Caso Cláudio Castro: TSE Conclui Acórdão e STF Decidirá Sobre Eleição para Governador do RJ

Política

Por: De Olho na Notícia Rio 24/04/2026

Impasse jurídico sobre o governo do Rio de Janeiro.

Foto: Divulgação / IA / Impasse jurídico sobre o governo do Rio de Janeiro.

O cenário político fluminense aguarda definições após o TSE (Tribunal Superior Eleitoral) concluir o acórdão que selou a condenação do ex-governador Cláudio Castro por abuso de poder político e econômico. No entanto, o documento traz uma lacuna que mantém o impasse jurídico: a falta de orientação sobre o modelo de eleição para governador-tampão no RJ.

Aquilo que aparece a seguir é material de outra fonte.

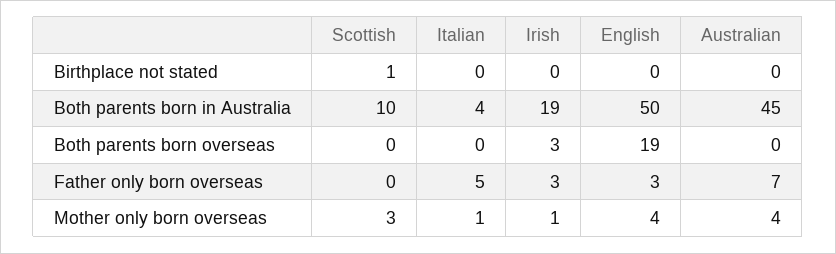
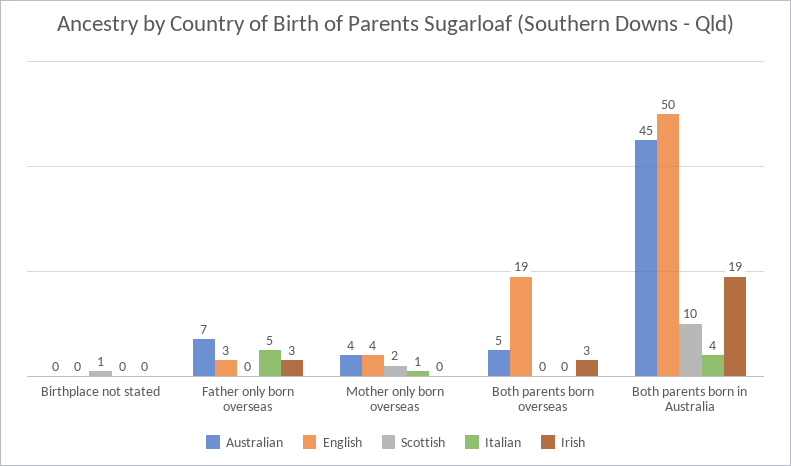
Australian, Both parents born overseas: 0 -> 5
Scottish, Mother only born overseas: 3 -> 2
Irish, Mother only born overseas: 1 -> 0

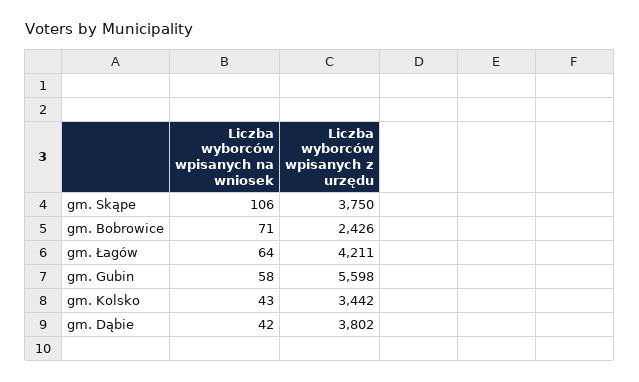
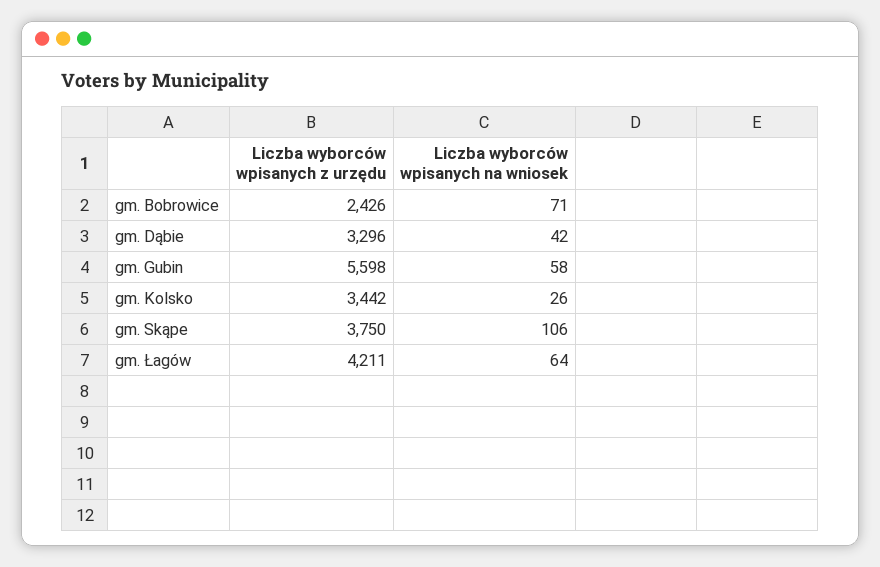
Liczba wyborców wpisanych na wniosek, gm. Kolsko: 43 -> 26
Liczba wyborców wpisanych z urzędu, gm. Dąbie: 3802 -> 3296

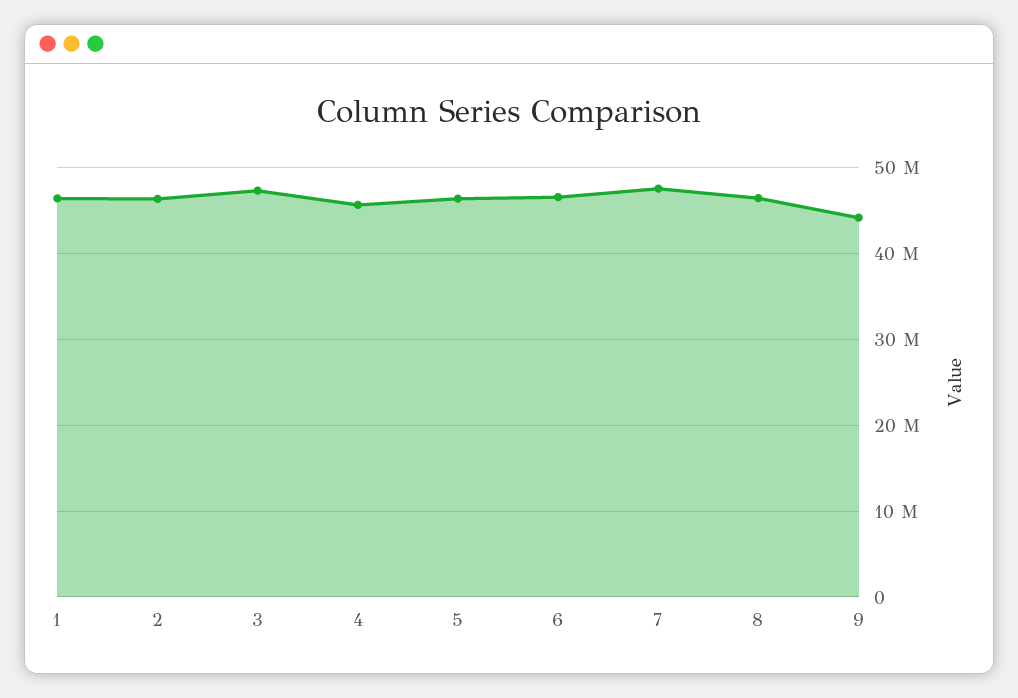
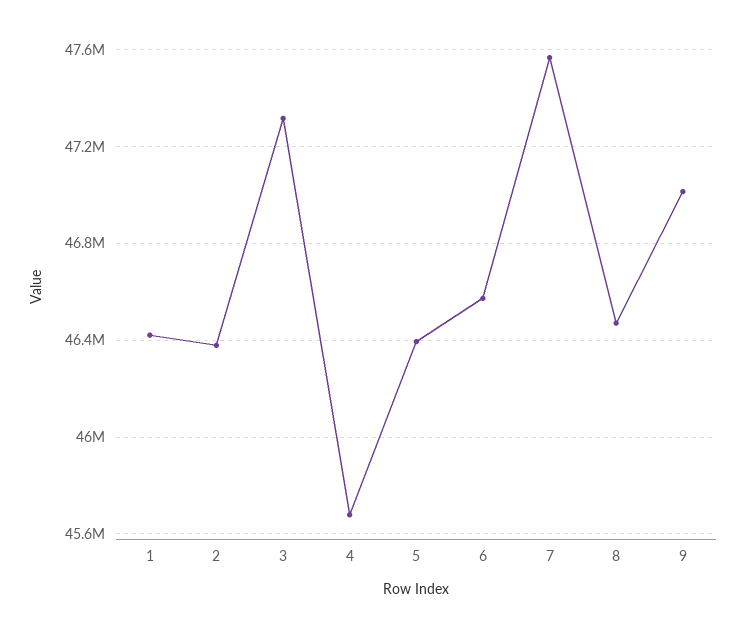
9: 44000000 -> 47000000

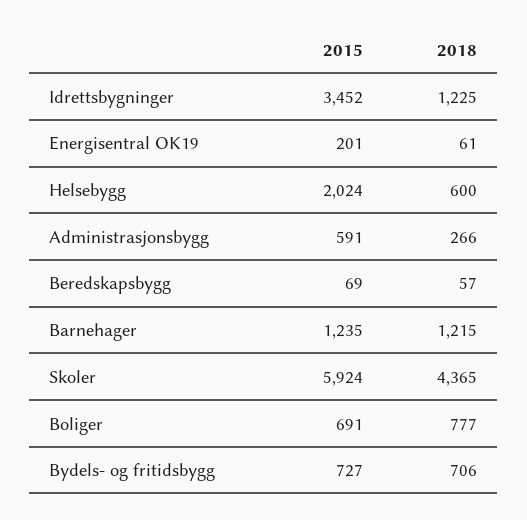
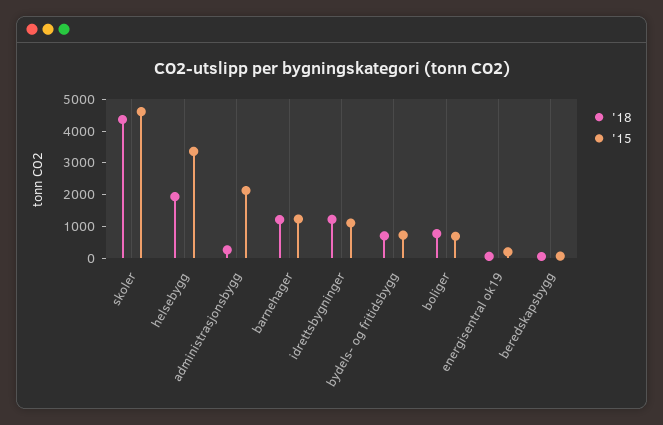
2015, Idrettsbygninger: 3452 -> 1000
2015, Helsebygg: 2024 -> 3500
2018, Helsebygg: 600 -> 2000
2015, Administrasjonsbygg: 591 -> 2000
2015, Skoler: 5924 -> 4500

O impasse entre eleição direta ou indireta

A grande expectativa gira em torno de como será escolhido o sucessor que ocupará o cargo até o fim de 2026. Atualmente, o julgamento no STF (Supremo Tribunal Federal) apresenta um placar de 4 a 1 a favor de eleições indiretas (realizadas pelos deputados da Alerj).

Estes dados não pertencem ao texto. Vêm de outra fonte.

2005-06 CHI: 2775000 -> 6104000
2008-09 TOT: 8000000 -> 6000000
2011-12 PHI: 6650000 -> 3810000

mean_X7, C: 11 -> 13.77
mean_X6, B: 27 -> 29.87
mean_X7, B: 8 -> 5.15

Contudo, a análise foi interrompida por um pedido de vista do ministro Flávio Dino, que aguarda o teor completo da decisão do TSE para fundamentar seu voto.

Por que o TSE não definiu o modelo de eleição?

Segundo apurações, o acórdão não deve tratar da forma de escolha do substituto porque esse ponto não foi objeto de debate durante o julgamento da condenação.

Um fator complicador é a renúncia de Cláudio Castro, ocorrida um dia antes da decisão do tribunal. Como ele já não ocupava o cargo, a cassação perdeu o objeto, mantendo apenas a inelegibilidade por oito anos. Se a cassação tivesse ocorrido com ele no exercício do mandato, a tendência jurídica seria a convocação de eleições diretas.

Cenários possíveis para o Governo do RJ:

  • Eleição Indireta: Realizada pela Alerj (opção com maior apoio atual no STF).
  • Eleição Direta: Voto popular (defendida por uma ala minoritária da Corte).
  • Eleição Unificada: Sugestão de alguns ministros para realizar apenas uma votação em outubro, definindo o mandato-tampão e o próximo governador simultaneamente.

Próximos passos e prazos

O acórdão deve ser publicado oficialmente após o feriado de Tiradentes. A partir daí, o ministro Flávio Dino terá até 90 dias para devolver o caso para julgamento. Enquanto a decisão final não ocorre, o desembargador Ricardo Couto permanece interinamente no comando do estado.